> **The problem**: Return every line below in which "lines" appears.

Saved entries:
---+---

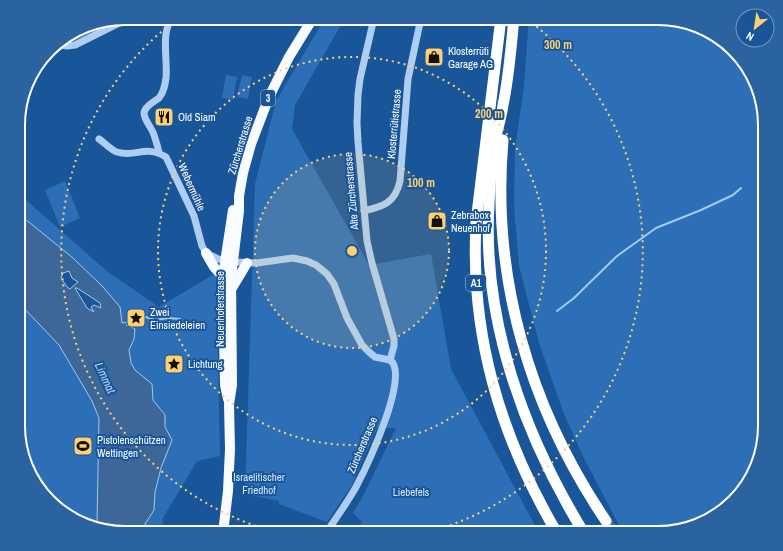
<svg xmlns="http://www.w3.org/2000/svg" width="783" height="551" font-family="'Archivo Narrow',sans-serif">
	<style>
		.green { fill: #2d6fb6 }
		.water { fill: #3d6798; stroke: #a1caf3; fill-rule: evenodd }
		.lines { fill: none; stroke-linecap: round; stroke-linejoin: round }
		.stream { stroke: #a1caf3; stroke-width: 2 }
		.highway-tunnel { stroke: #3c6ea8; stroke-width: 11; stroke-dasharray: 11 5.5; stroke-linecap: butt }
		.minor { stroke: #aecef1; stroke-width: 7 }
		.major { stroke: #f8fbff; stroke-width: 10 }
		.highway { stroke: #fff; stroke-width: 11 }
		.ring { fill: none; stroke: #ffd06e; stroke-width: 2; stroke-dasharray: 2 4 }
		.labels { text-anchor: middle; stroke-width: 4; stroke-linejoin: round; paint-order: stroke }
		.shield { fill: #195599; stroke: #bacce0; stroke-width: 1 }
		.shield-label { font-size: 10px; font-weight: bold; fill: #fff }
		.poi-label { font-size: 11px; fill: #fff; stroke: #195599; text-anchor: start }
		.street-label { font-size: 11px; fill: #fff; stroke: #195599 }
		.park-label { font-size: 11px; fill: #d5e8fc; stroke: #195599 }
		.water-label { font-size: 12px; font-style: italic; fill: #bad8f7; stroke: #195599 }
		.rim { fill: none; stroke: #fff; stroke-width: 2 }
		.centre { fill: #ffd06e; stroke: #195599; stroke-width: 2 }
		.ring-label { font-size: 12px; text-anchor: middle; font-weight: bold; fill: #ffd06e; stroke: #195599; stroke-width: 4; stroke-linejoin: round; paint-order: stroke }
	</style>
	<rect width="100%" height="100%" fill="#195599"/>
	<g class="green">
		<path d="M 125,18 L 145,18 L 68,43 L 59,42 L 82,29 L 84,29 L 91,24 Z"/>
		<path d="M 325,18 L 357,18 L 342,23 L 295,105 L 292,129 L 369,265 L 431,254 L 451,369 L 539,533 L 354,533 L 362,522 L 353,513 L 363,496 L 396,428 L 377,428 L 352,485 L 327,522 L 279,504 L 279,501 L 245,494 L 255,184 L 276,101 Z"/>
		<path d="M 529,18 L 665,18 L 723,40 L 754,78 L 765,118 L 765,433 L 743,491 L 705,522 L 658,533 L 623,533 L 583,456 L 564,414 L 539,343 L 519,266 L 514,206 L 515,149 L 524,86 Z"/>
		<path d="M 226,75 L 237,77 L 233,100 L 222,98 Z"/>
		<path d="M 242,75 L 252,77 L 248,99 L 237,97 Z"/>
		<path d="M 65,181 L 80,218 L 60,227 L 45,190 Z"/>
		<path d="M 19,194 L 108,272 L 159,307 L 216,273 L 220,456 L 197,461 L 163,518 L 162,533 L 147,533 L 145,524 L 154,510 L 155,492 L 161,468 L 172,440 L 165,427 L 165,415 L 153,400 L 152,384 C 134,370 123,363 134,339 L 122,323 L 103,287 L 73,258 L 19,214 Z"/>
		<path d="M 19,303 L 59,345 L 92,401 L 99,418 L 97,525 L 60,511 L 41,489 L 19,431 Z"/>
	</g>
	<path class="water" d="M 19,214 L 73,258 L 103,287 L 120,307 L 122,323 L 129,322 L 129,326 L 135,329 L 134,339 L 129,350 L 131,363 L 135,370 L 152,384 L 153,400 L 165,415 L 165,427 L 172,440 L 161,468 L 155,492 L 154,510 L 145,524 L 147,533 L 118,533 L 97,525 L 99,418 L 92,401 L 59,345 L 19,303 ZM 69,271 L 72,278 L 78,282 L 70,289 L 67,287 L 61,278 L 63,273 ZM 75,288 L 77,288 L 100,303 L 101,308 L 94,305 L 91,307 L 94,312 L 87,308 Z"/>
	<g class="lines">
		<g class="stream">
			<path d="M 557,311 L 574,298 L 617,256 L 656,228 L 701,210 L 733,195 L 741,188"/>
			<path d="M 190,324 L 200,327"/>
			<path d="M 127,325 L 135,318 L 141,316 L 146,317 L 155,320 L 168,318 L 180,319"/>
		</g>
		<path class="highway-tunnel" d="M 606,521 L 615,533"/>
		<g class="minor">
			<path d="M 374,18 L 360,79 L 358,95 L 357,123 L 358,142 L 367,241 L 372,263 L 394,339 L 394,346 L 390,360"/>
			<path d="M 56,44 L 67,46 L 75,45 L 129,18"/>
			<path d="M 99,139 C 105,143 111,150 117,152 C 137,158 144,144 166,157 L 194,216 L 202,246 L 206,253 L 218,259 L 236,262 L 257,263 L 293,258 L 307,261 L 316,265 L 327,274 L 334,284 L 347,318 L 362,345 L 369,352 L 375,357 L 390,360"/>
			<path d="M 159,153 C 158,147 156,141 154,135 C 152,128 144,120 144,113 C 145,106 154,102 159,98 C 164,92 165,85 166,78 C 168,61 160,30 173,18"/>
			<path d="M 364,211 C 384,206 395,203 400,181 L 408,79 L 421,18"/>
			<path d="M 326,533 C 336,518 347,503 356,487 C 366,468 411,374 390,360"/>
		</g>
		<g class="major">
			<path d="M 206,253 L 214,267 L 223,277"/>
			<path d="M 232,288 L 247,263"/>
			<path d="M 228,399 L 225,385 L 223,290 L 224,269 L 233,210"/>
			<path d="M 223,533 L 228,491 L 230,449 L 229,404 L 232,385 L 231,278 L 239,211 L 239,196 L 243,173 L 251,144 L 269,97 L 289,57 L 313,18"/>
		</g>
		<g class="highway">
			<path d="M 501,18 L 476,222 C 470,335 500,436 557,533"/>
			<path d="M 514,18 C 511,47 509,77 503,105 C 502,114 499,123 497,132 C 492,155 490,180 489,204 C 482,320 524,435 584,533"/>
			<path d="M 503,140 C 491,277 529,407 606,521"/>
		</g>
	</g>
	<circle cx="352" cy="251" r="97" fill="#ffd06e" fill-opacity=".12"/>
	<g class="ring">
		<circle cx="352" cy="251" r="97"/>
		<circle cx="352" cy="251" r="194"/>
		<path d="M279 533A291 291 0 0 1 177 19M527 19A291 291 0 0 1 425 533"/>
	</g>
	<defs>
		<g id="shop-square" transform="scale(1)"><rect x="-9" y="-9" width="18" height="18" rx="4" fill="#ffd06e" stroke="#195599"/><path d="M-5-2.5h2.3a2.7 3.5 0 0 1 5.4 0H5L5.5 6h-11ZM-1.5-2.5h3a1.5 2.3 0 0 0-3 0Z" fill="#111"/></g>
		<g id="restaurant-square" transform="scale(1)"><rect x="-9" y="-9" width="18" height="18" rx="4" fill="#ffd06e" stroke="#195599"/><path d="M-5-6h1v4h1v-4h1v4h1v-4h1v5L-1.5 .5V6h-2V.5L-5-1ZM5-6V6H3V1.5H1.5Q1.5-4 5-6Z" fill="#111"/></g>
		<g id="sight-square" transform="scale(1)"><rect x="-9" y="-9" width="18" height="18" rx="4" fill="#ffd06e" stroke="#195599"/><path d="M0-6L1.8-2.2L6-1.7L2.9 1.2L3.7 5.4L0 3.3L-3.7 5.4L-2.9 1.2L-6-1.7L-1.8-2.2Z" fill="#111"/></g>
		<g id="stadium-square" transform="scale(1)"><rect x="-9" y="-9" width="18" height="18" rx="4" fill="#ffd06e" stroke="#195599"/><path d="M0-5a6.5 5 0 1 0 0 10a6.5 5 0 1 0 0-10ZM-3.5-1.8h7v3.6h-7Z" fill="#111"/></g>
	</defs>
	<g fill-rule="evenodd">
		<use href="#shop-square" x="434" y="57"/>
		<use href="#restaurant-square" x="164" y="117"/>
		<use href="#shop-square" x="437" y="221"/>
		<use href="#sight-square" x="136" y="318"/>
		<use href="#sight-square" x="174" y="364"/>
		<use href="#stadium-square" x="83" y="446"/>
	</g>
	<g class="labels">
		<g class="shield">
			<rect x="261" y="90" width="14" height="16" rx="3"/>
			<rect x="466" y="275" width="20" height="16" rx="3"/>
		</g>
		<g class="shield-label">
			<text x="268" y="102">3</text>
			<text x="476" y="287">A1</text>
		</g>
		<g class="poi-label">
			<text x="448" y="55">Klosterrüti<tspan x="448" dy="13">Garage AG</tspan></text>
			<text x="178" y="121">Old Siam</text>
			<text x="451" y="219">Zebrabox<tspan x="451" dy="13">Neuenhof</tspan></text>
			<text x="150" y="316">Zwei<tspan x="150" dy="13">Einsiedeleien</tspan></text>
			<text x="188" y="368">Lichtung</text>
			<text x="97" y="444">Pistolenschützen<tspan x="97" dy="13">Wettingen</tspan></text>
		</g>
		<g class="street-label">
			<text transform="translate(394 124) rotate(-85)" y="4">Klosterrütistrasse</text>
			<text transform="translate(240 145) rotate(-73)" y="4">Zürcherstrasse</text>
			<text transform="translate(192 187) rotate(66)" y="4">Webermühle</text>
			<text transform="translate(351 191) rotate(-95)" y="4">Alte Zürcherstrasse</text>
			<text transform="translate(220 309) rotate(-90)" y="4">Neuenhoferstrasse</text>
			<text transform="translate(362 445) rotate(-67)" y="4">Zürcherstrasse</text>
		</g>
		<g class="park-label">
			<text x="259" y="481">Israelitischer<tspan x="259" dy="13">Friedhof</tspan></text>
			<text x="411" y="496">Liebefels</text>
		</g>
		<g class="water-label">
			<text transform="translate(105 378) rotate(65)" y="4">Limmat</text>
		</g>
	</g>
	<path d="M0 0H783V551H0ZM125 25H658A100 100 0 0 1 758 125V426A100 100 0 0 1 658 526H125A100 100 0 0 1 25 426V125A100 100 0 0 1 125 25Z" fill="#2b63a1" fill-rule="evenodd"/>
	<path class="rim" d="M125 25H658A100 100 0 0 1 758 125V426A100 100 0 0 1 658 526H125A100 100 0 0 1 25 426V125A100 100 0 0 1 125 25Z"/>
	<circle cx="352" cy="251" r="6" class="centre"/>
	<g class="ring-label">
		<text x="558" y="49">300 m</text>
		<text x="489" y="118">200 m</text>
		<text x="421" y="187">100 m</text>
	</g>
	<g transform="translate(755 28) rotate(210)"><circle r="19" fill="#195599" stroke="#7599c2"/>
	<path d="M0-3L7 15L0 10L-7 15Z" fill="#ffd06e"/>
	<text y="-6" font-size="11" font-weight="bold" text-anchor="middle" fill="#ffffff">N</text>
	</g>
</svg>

---+---

> **Solution for this exercise**:
		.lines { fill: none; stroke-linecap: round; stroke-linejoin: round }
	<g class="lines">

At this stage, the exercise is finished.